Zuhören wird häufig eher als passiv angesehen, während die „Performer“ aktiv wahrgenommen werden und im Kopf bleiben. Wird dem Skill heutzutage zu wenig Aufmerksamkeit geschenkt?
» Auf jeden Fall. Die generelle gesellschaftliche Entwicklung zeigt, dass Kommunikation zunehmend im Netz stattfindet. Im Onlinediskurs geht jedoch viel verloren, wir erleben beispielsweise die Gestik und Mimik der anderen Person nicht. Das führt häufig zu Missverständnissen, wie wir sie von Dialogen per Messenger kennen. Es geht in der digitalen Welt außerdem nur darum, sich selbst zu profilieren und seinen eigenen Standpunkt zu vertreten. Es heißt zwar „Social“-Media, aber ein soziales Miteinander und eine Diskursbereitschaft sind oft gar nicht vorhanden, was dazu führt, dass wir ein Stück weit verlernen, auf den anderen einzugehen.
Wie können wir wieder sensibler für unser Gegenüber werden?
» Oft hören wir nicht richtig zu, weil wir selbst zum Zug kommen wollen. Schon während der andere noch spricht, sind wir gedanklich dabei, unseren eigenen Standpunkt klarzumachen, um ihn danach direkt zu vertreten. Vor allem während Debatten ist das oft der Fall. Ich glaube, es kann helfen, sich klar zu machen, dass die andere Person ein ebenso komplexes Leben hat wie ich selbst. Dass die jeweiligen Meinungen, Perspektiven und Taten ihren Ursprung haben, ob wir diese nun für sinnvoll halten oder nicht.
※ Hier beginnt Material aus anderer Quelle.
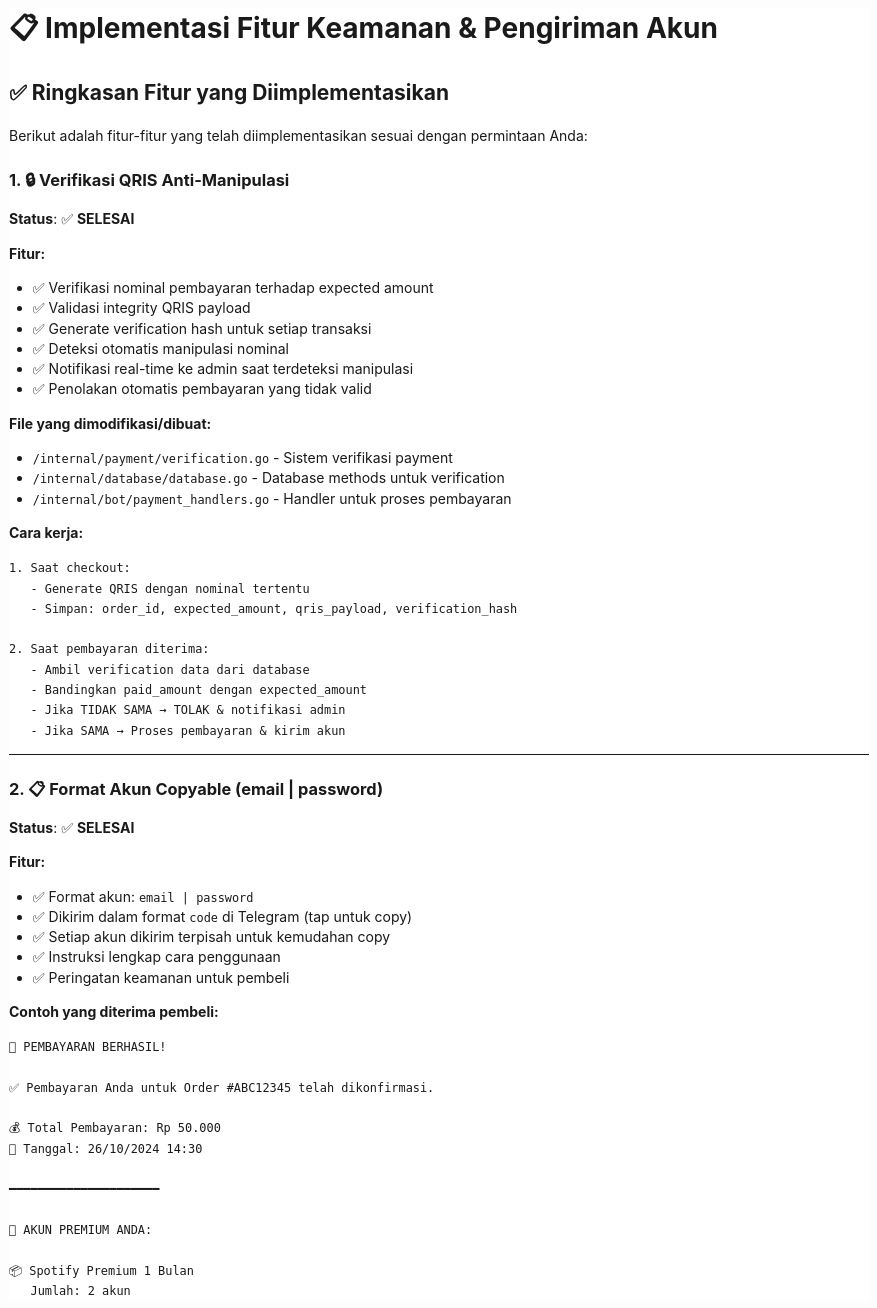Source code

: # 📋 Implementasi Fitur Keamanan & Pengiriman Akun

## ✅ Ringkasan Fitur yang Diimplementasikan

Berikut adalah fitur-fitur yang telah diimplementasikan sesuai dengan permintaan Anda:

### 1. 🔒 Verifikasi QRIS Anti-Manipulasi

**Status**: ✅ **SELESAI**

**Fitur:**
- ✅ Verifikasi nominal pembayaran terhadap expected amount
- ✅ Validasi integrity QRIS payload
- ✅ Generate verification hash untuk setiap transaksi
- ✅ Deteksi otomatis manipulasi nominal
- ✅ Notifikasi real-time ke admin saat terdeteksi manipulasi
- ✅ Penolakan otomatis pembayaran yang tidak valid

**File yang dimodifikasi/dibuat:**
- `/internal/payment/verification.go` - Sistem verifikasi payment
- `/internal/database/database.go` - Database methods untuk verification
- `/internal/bot/payment_handlers.go` - Handler untuk proses pembayaran

**Cara kerja:**
```
1. Saat checkout:
   - Generate QRIS dengan nominal tertentu
   - Simpan: order_id, expected_amount, qris_payload, verification_hash

2. Saat pembayaran diterima:
   - Ambil verification data dari database
   - Bandingkan paid_amount dengan expected_amount
   - Jika TIDAK SAMA → TOLAK & notifikasi admin
   - Jika SAMA → Proses pembayaran & kirim akun
```

---

### 2. 📋 Format Akun Copyable (email | password)

**Status**: ✅ **SELESAI**

**Fitur:**
- ✅ Format akun: `email | password`
- ✅ Dikirim dalam format `code` di Telegram (tap untuk copy)
- ✅ Setiap akun dikirim terpisah untuk kemudahan copy
- ✅ Instruksi lengkap cara penggunaan
- ✅ Peringatan keamanan untuk pembeli

**Contoh yang diterima pembeli:**
```
🎉 PEMBAYARAN BERHASIL!

✅ Pembayaran Anda untuk Order #ABC12345 telah dikonfirmasi.

💰 Total Pembayaran: Rp 50.000
📅 Tanggal: 26/10/2024 14:30

━━━━━━━━━━━━━━━━━━━━━

🔐 AKUN PREMIUM ANDA:

📦 Spotify Premium 1 Bulan
   Jumlah: 2 akun

```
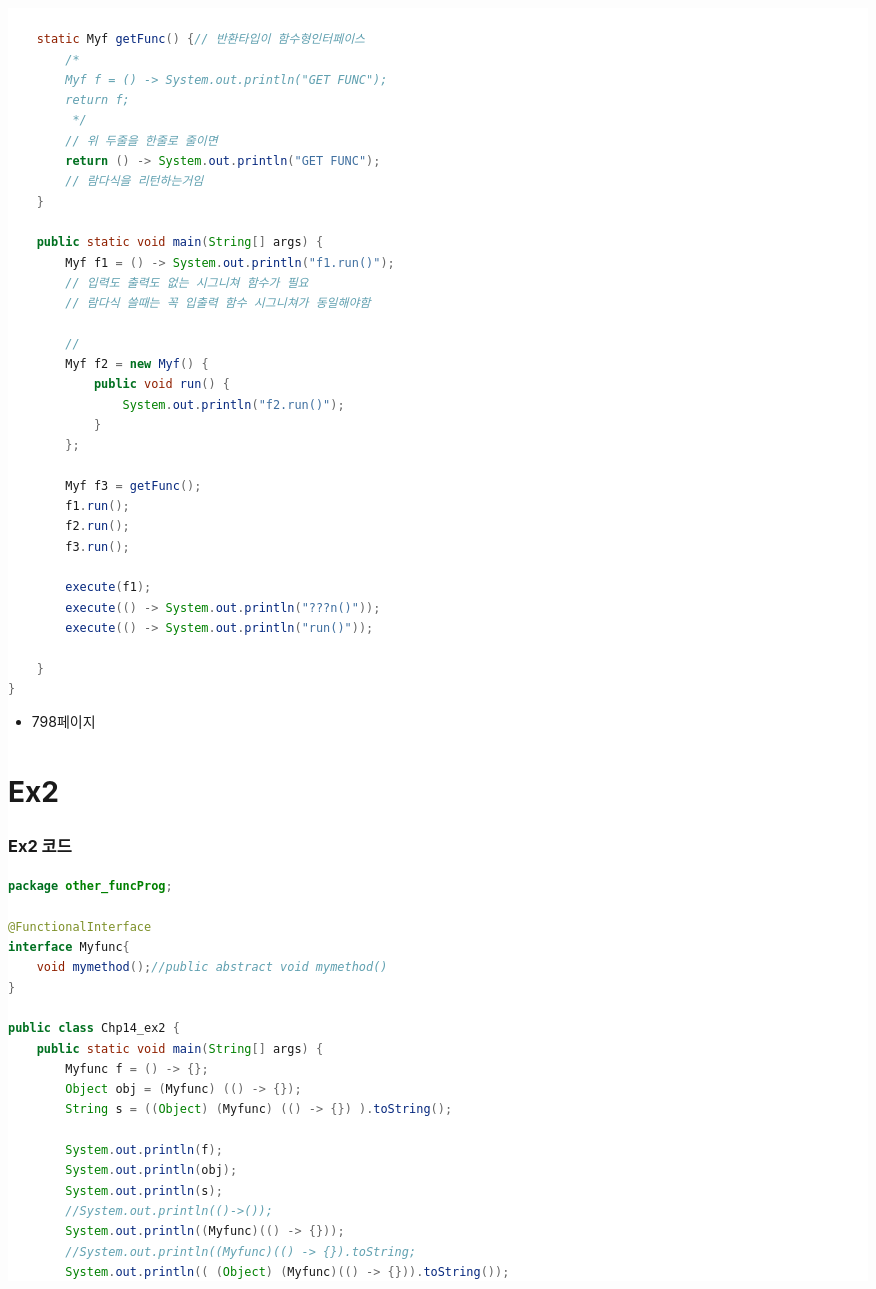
 ```java

    static Myf getFunc() {// 반환타입이 함수형인터페이스
        /*
        Myf f = () -> System.out.println("GET FUNC");
        return f;
         */
        // 위 두줄을 한줄로 줄이면
        return () -> System.out.println("GET FUNC");
        // 람다식을 리턴하는거임
    }

    public static void main(String[] args) {
        Myf f1 = () -> System.out.println("f1.run()");
        // 입력도 출력도 없는 시그니쳐 함수가 필요
        // 람다식 쓸때는 꼭 입출력 함수 시그니쳐가 동일해야함

        //
        Myf f2 = new Myf() {
            public void run() {
                System.out.println("f2.run()");
            }
        };

        Myf f3 = getFunc();
        f1.run();
        f2.run();
        f3.run();

        execute(f1);
        execute(() -> System.out.println("???n()"));
        execute(() -> System.out.println("run()"));

    }
}
```

- 798페이지

# Ex2

### Ex2 코드

```java
package other_funcProg;

@FunctionalInterface
interface Myfunc{
    void mymethod();//public abstract void mymethod()
}

public class Chp14_ex2 {
    public static void main(String[] args) {
        Myfunc f = () -> {};
        Object obj = (Myfunc) (() -> {});
        String s = ((Object) (Myfunc) (() -> {}) ).toString();

        System.out.println(f);
        System.out.println(obj);
        System.out.println(s);
        //System.out.println(()->());
        System.out.println((Myfunc)(() -> {}));
        //System.out.println((Myfunc)(() -> {}).toString;
        System.out.println(( (Object) (Myfunc)(() -> {})).toString());
```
Für mich ist es beispielsweise auch selbstverständlich, offen für Weiterentwicklung und neue Ansichten zu sein und das sollten wir unserem Gegenpart auch zugestehen.
Generell ist es wichtig, dass wir uns allen wieder mehr zuhören. Falls man „wieder“ sagen kann, ich weiß nicht, ob es jemals anders war. Dabei müssen wir auch beachten, dass kein vorurteilsbehafteter Generationskampf aufgemacht wird, in dem beispielsweise die GEN Z von den Baby-Boomern missverstanden wird und andersherum. Wenn wir die Komplexität und die Realität der jeweiligen Personen mit einbeziehen, können wir ihre Seite besser nachvollziehen. Das gilt für alle Generationen, auch Kinder und Jugendliche sind Teil der Gesellschaftspolitik und ich habe nicht das Gefühl, dass ihnen momentan gut zugehört wird.